I am not a chimpanzee
nytheatre.com review by Robert Weinstein
July 15, 2007
The events depicted in Michael Stockman's i am not a chimpanzee, take place in the kitchen of Sam and Margaret Waxman's Park Avenue apartment exactly one year after the towers fell on September 11, 2001. Since that day, Sam and Margaret have developed a couple of curious coping mechanisms. Sam, once a successful lawyer, now spends the bulk of his days wearing pimp-daddy track suits and snorting cocaine under the kitchen table. He hasn't showered for close to six months and peppers his conversations with petty insults. Margaret, receiver of these nasty barbs, spends most of her days caring for Captain Noodles, Mallabee, and Dr. 10-Cents, the residents of the chimpanzee sanctuary in the Bronx Zoo where she volunteers. Margaret is so lonely at times she admits to slipping into the sleeping bag of one of her chimp charges. These mechanisms create a great divide between the couple and their individual relationships to reality.
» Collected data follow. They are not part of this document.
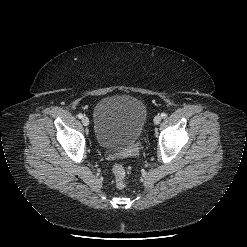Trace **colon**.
Returning a JSON list of instances; mask_svg holds the SVG:
<instances>
[{"mask_svg": "<svg viewBox=\"0 0 247 247\" xmlns=\"http://www.w3.org/2000/svg\"><path fill=\"white\" fill-rule=\"evenodd\" d=\"M117 188L123 189L126 186V170L123 165L115 164L112 168Z\"/></svg>", "mask_w": 247, "mask_h": 247, "instance_id": "1", "label": "colon"}]
</instances>
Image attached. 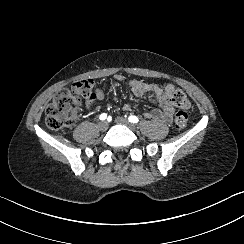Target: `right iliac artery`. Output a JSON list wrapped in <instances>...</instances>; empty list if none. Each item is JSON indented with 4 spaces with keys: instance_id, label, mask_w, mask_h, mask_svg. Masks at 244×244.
I'll use <instances>...</instances> for the list:
<instances>
[{
    "instance_id": "1",
    "label": "right iliac artery",
    "mask_w": 244,
    "mask_h": 244,
    "mask_svg": "<svg viewBox=\"0 0 244 244\" xmlns=\"http://www.w3.org/2000/svg\"><path fill=\"white\" fill-rule=\"evenodd\" d=\"M100 120H105L107 118V114L106 113H103L100 115ZM111 119V116L108 117V120Z\"/></svg>"
}]
</instances>
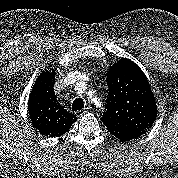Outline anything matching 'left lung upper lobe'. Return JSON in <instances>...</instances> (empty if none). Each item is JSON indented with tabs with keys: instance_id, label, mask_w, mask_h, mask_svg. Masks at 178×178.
Here are the masks:
<instances>
[{
	"instance_id": "1",
	"label": "left lung upper lobe",
	"mask_w": 178,
	"mask_h": 178,
	"mask_svg": "<svg viewBox=\"0 0 178 178\" xmlns=\"http://www.w3.org/2000/svg\"><path fill=\"white\" fill-rule=\"evenodd\" d=\"M107 84L109 92L102 122L149 130L157 117V107L141 68L129 59H121L110 67Z\"/></svg>"
}]
</instances>
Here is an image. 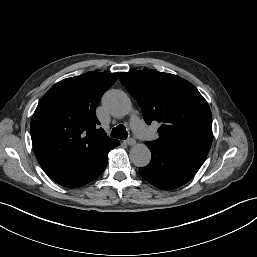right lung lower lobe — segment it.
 I'll return each mask as SVG.
<instances>
[{"label": "right lung lower lobe", "instance_id": "obj_1", "mask_svg": "<svg viewBox=\"0 0 257 257\" xmlns=\"http://www.w3.org/2000/svg\"><path fill=\"white\" fill-rule=\"evenodd\" d=\"M118 145L119 142L115 140L107 151L80 169L77 173L62 175L52 179L59 185L69 188H76L89 183L104 171L108 162V152Z\"/></svg>", "mask_w": 257, "mask_h": 257}]
</instances>
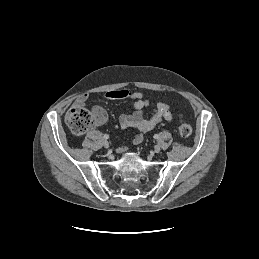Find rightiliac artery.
Here are the masks:
<instances>
[{
  "label": "right iliac artery",
  "instance_id": "obj_1",
  "mask_svg": "<svg viewBox=\"0 0 259 259\" xmlns=\"http://www.w3.org/2000/svg\"><path fill=\"white\" fill-rule=\"evenodd\" d=\"M103 138H104V139H109V135H108V134H104V135H103Z\"/></svg>",
  "mask_w": 259,
  "mask_h": 259
}]
</instances>
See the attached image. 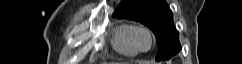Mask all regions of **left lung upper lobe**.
Returning a JSON list of instances; mask_svg holds the SVG:
<instances>
[{
	"instance_id": "left-lung-upper-lobe-1",
	"label": "left lung upper lobe",
	"mask_w": 242,
	"mask_h": 64,
	"mask_svg": "<svg viewBox=\"0 0 242 64\" xmlns=\"http://www.w3.org/2000/svg\"><path fill=\"white\" fill-rule=\"evenodd\" d=\"M113 17L139 21L156 36L157 61L169 59L181 50L179 33L166 0H122Z\"/></svg>"
}]
</instances>
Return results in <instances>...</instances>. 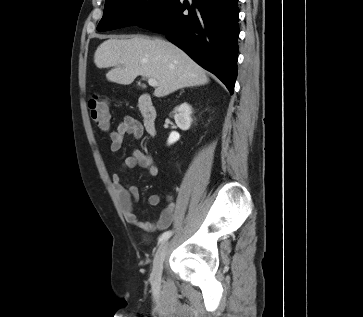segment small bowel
<instances>
[{"label":"small bowel","mask_w":363,"mask_h":317,"mask_svg":"<svg viewBox=\"0 0 363 317\" xmlns=\"http://www.w3.org/2000/svg\"><path fill=\"white\" fill-rule=\"evenodd\" d=\"M127 134H131L135 139L140 140L144 136V127L138 120L130 116L124 117L116 130L110 133V149L112 152H119L121 150L124 137ZM135 167L146 169L150 176H157L159 171L151 155L140 150H134L130 156H127L123 160L121 171ZM111 179L123 216L127 222L135 226L143 227L146 230H164L171 225L178 205L170 196L167 197L168 202L156 221L141 222L134 212L132 203L133 199L139 197L138 188L134 185H122L121 177L118 173L113 174ZM160 201L161 197L158 194H152L148 197V204L150 206H156Z\"/></svg>","instance_id":"1"}]
</instances>
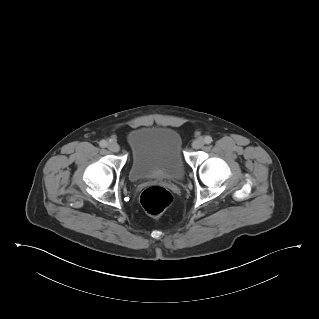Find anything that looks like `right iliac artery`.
I'll return each instance as SVG.
<instances>
[{
  "label": "right iliac artery",
  "mask_w": 319,
  "mask_h": 319,
  "mask_svg": "<svg viewBox=\"0 0 319 319\" xmlns=\"http://www.w3.org/2000/svg\"><path fill=\"white\" fill-rule=\"evenodd\" d=\"M99 145H100L101 147L105 148V147H107L108 144H107V141L102 140V141L99 142Z\"/></svg>",
  "instance_id": "1"
}]
</instances>
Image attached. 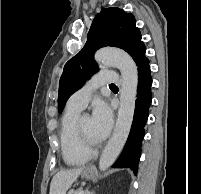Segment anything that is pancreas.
<instances>
[{"label": "pancreas", "mask_w": 201, "mask_h": 194, "mask_svg": "<svg viewBox=\"0 0 201 194\" xmlns=\"http://www.w3.org/2000/svg\"><path fill=\"white\" fill-rule=\"evenodd\" d=\"M80 191H81V190L75 191V192H73L72 194H80ZM84 194H85V193H84Z\"/></svg>", "instance_id": "obj_1"}]
</instances>
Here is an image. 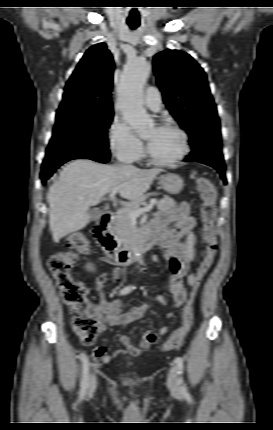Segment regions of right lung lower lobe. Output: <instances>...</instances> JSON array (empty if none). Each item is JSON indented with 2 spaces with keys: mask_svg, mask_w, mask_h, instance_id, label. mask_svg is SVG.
Instances as JSON below:
<instances>
[{
  "mask_svg": "<svg viewBox=\"0 0 273 430\" xmlns=\"http://www.w3.org/2000/svg\"><path fill=\"white\" fill-rule=\"evenodd\" d=\"M81 158L91 159V160H94L97 162L106 163L110 159V153H91V154L77 155V156H73V157H69L66 159L56 161L50 165L43 166L42 172H41L42 182L45 183L46 180L54 173V171L63 163H65L69 160L81 159Z\"/></svg>",
  "mask_w": 273,
  "mask_h": 430,
  "instance_id": "1",
  "label": "right lung lower lobe"
}]
</instances>
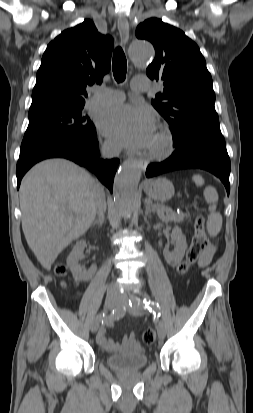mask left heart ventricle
<instances>
[{"instance_id":"obj_1","label":"left heart ventricle","mask_w":253,"mask_h":413,"mask_svg":"<svg viewBox=\"0 0 253 413\" xmlns=\"http://www.w3.org/2000/svg\"><path fill=\"white\" fill-rule=\"evenodd\" d=\"M156 142H157V135L155 134L153 143L151 145L155 144Z\"/></svg>"}]
</instances>
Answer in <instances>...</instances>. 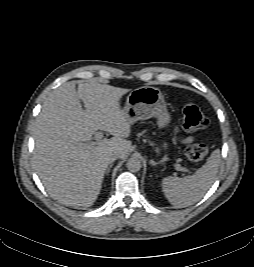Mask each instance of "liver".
<instances>
[{
    "instance_id": "liver-1",
    "label": "liver",
    "mask_w": 254,
    "mask_h": 267,
    "mask_svg": "<svg viewBox=\"0 0 254 267\" xmlns=\"http://www.w3.org/2000/svg\"><path fill=\"white\" fill-rule=\"evenodd\" d=\"M127 92L95 81L76 89L71 81L48 95L34 123L32 159L53 199L73 208L90 207L97 200L111 154L124 159L131 148V123L120 106ZM97 130L113 137L93 142Z\"/></svg>"
}]
</instances>
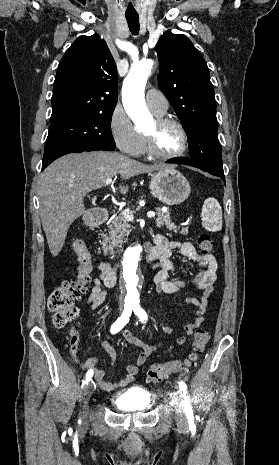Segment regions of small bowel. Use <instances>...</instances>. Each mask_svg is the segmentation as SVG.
<instances>
[{"instance_id":"small-bowel-1","label":"small bowel","mask_w":279,"mask_h":465,"mask_svg":"<svg viewBox=\"0 0 279 465\" xmlns=\"http://www.w3.org/2000/svg\"><path fill=\"white\" fill-rule=\"evenodd\" d=\"M154 247L158 251V257L154 264V268L156 269L154 281L158 292L166 294L178 293L185 286L183 282L171 278V274L177 270V267L171 260L173 252H179L198 270L193 284L202 291V295L200 298L188 297L185 301L186 304L197 308V317L194 321L184 326L183 334L177 339V343L182 345L186 342L187 337L192 335L204 322L203 314L207 307V298L211 295L217 278L216 271L218 264L213 255L198 252L190 242L169 241L162 235H156L154 238ZM108 267L107 263H101L99 265L101 276L93 281L92 290L87 300L93 310L103 304L107 298V292L104 289V286H107L104 282V276ZM171 332L172 327L159 326L161 338H166ZM123 336L128 343L140 348L141 351L136 361L127 365L126 375L120 381L115 383L108 382L105 379V371L97 367L98 359L95 356L88 358L82 364L84 369L93 371L94 379L103 391L112 392L132 384L140 368L146 363L151 354L161 346V343L148 344L129 331H124ZM102 346L113 364L116 360L114 347L106 339L102 341ZM77 361L79 360L77 359Z\"/></svg>"}]
</instances>
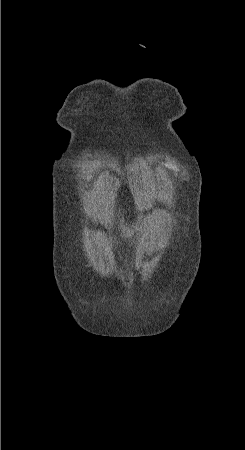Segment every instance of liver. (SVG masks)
<instances>
[{
    "label": "liver",
    "mask_w": 245,
    "mask_h": 450,
    "mask_svg": "<svg viewBox=\"0 0 245 450\" xmlns=\"http://www.w3.org/2000/svg\"><path fill=\"white\" fill-rule=\"evenodd\" d=\"M121 229L125 236L131 237L133 235V230L128 228L127 226H121Z\"/></svg>",
    "instance_id": "1"
}]
</instances>
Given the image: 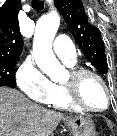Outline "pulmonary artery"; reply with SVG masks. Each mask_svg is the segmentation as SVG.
I'll use <instances>...</instances> for the list:
<instances>
[{"label":"pulmonary artery","mask_w":117,"mask_h":136,"mask_svg":"<svg viewBox=\"0 0 117 136\" xmlns=\"http://www.w3.org/2000/svg\"><path fill=\"white\" fill-rule=\"evenodd\" d=\"M55 54L64 62L73 65L76 62V49L72 41L63 35H58L53 43Z\"/></svg>","instance_id":"1"}]
</instances>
Sam's solution to this problem, concocted with equal parts rage and frustration, is to hire a Jamaican prostitute named Ayla into their home in hopes of refocusing his wife's attentions from the chimps to himself. Ayla, costumed in a bright yellow tank top and incredibly short shorts, arrives with her own set of issues: this is her last job before taking off to Jamaica to get a handle on her own life. Her arrival on the scene provides a burst of sunshine into an otherwise gloomy environment—the three sniff enough cocaine to kill at least a dozen buffalo—and the play turns into a battle of wills which forces the happy couple to recognize the toll their loss has extracted.
Ayla is the spirit this couple and this show needs. She is voluptuous, sure, and her figure alone is enough to destroy a thousand marriages. But her unfettered joy acts as the perfect foil for the grief and neuroses that has consumed Sam and Margaret since the death of their son. Ayla gets Sam to shower by withholding sex from him; she gets the seemingly straight-laced Margaret sniffing cocaine like an uptight, suburban Tony Montana. But her greatest feat is opening the floodgates of their despair and forcing them to recognize the existence of the other. When this finally happens, the character's vulnerabilities are on full display. "Who died?" Margaret asks. "We did." Sam replies. In that moment I glimpsed the fabric torn by their loss.
I wanted to like i am not a chimpanzee more than I did. Stockman's script is full of intelligence but it felt as though director Douglas S. Hall focused more on its quirks than the humanity inherent in its comedy. This may be due to the fact that the characters spend as much time talking to the audience as they do each other, but the pacing, at times manic, glosses over the motors underneath their actions, which made the journey to its climax less immediate than it might have been. To its credit though, the audience laughed frequently and never lost interest, a testament to the skillful exploration of its themes.